By Brent Moore
Pastor to Adults, First Baptist Church, Clarksville
Focal Passage: Malachi 2:10-17
I am not part of a generation where one can count on another to keep their word. In fact, I do not think the previous generation was much better. I have heard stories about a former age relying on handshakes and a good look in the eye to get business done, but it seems like a long time ago. Today, we use our signature for phones, user agreements, and just about every store transaction. Even with contracts being signed every day, we do not seem like a more faithful people. Our problem is the same as the people of old, we have a heart problem.
Malachi opens this section in chapter two with rhetorical questions. “Don’t all of us have one Father? Didn’t one God create us?” The implication is the people are acting as if they do not. The individuals in Malachi are exhibiting unfaithful actions towards their fellow brothers and sisters. They are “acting treacherously” with one another. Malachi calls it, “profaning the covenant of our fathers.”
Covenants are different than contracts. Contracts are an agreement between two or more parties. Covenants are always before God. Faithful people understand that they live before an audience of One. Jesus reminded people of the importance of their word and faithfulness, “let your word ‘yes’ be ‘yes,’ and your ‘no’ be ‘no’ ” (Matthew 5:37). The context is entanglements in unnecessary oaths. Covenant people are honest, consistent people because there is a God in the universe who is over all and His image is upon everyone.
Covenants mean something because God is witnessing the action. God no longer wants to receive offerings with “weeping and groaning” because the people have been unfaithful to their marriage covenant. Jesus picks up on this covenantal language with, “what God has joined together, man must not separate (Matt 19:6).” Marriage is a spiritual union. Malachi bolsters this concept reminding the people God made them “a remnant of His life-breath.” The purpose is “godly offspring.” God is invested and interested in the marriage covenant because the outcome affects generations. When one flippantly divorces, he or she is “covering their garment with injustice.” In other words, they are hiding something, instead of dealing with the issue.
Knee-jerk reactions of divorce and patterns of unfaithfulness are wearisome to the Lord. God through Malachi is warning the people to “not act treacherously.” He will bring justice in due time and it is not going to look pretty for the unfaithful. We have a responsibility as covenant people to watch ourselves and warn others. We cannot say, “What is evil is good.” We have to ask God, “Search me and try me … see if there be any wicked way” (Psalm 139:23-24). When we find patterns of unfaithfulness in our own hearts we must repent. Then we call others to repent and trust God even when it is not fun and we do not feel like it.

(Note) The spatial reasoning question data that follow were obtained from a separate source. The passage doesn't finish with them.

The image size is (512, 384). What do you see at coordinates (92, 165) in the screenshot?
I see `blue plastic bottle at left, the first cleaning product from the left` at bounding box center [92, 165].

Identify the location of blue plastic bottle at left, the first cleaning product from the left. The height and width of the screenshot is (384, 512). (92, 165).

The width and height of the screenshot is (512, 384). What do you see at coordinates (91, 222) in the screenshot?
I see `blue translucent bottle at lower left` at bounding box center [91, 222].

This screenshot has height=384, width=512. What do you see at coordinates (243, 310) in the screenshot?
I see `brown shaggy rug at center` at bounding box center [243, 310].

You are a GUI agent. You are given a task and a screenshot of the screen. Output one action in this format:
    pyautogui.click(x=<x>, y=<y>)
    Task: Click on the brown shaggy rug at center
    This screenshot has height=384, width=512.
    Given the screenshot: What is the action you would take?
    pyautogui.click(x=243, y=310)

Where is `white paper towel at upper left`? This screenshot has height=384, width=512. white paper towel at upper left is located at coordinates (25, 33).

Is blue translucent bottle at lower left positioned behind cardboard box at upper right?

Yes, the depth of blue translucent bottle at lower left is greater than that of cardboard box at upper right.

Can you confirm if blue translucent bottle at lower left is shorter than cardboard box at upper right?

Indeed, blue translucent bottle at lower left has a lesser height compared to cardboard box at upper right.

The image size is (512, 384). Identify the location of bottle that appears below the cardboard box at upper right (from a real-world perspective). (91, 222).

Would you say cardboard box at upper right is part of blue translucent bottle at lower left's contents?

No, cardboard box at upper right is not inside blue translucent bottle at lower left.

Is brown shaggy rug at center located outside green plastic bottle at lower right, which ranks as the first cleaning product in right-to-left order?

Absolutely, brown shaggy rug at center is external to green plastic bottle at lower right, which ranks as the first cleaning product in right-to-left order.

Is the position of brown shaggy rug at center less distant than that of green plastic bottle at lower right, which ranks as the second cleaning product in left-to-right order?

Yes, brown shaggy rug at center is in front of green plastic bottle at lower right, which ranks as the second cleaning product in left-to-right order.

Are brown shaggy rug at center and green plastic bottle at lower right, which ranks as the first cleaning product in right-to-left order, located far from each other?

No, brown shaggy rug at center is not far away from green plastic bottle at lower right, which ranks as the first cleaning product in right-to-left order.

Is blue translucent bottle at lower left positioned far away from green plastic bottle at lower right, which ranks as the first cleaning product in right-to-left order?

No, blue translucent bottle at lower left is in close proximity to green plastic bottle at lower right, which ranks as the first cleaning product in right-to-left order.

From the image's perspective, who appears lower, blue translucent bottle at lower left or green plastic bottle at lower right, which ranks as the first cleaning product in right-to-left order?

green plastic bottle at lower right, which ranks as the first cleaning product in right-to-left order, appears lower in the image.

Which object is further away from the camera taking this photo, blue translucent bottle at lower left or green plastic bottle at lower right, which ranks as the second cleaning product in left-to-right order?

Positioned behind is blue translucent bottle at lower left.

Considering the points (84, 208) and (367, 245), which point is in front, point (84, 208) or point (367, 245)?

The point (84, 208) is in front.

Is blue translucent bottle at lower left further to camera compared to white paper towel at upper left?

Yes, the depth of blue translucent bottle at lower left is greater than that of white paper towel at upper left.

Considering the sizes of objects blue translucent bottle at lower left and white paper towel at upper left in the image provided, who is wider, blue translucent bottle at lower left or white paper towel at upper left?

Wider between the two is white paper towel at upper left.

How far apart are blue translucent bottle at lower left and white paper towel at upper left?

Cultural changes occur from the inside out. Lasting change is not from outside pressure, but from an inside heart change. If our culture needs to change it begins with the household of God. I have sat in too many Christian leadership meetings where I have been lied to. Promised one thing and given another. The remedy is not the launching of grenades. Justice is ultimately going to roll (Amos 5:24). Our job is to exhibit covenant faithfulness in all things. A lost and dying world will see our character, integrity, and ultimately love as something to be desired. Truth, beauty, and goodness are not attractive because Christians invented it. It is appealing because God created us for it, and our hearts are restless until they find their peace in God.
— Moore is pastor to adults at First Baptist Church, Clarksville.